-- begin Material shown --

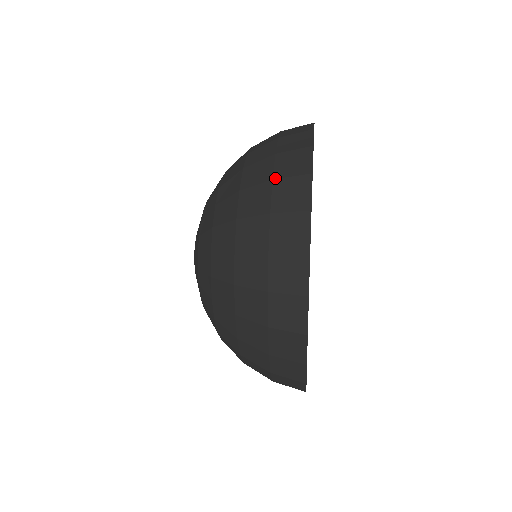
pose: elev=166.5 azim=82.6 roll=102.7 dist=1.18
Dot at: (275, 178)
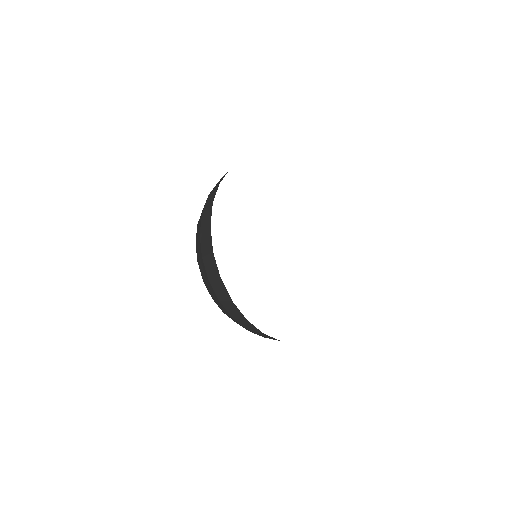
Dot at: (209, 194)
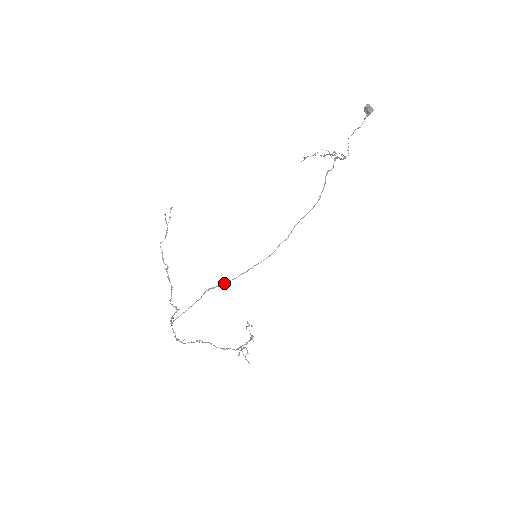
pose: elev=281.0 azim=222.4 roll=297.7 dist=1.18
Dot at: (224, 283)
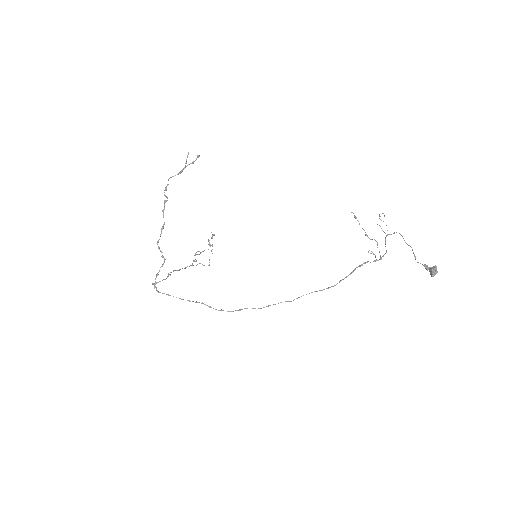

-- end Material shown --

[Stated problem]: Please recast the listing above as a JSON list of strings, one string per line and blank lines left out, covering the whole listing but leaving the pictures out of your answer.

[Exercise response]:
[
  "pose: elev=166.5 azim=82.6 roll=102.7 dist=1.18",
  "Dot at: (275, 178)",
  "Dot at: (209, 194)",
  "pose: elev=281.0 azim=222.4 roll=297.7 dist=1.18",
  "Dot at: (224, 283)"
]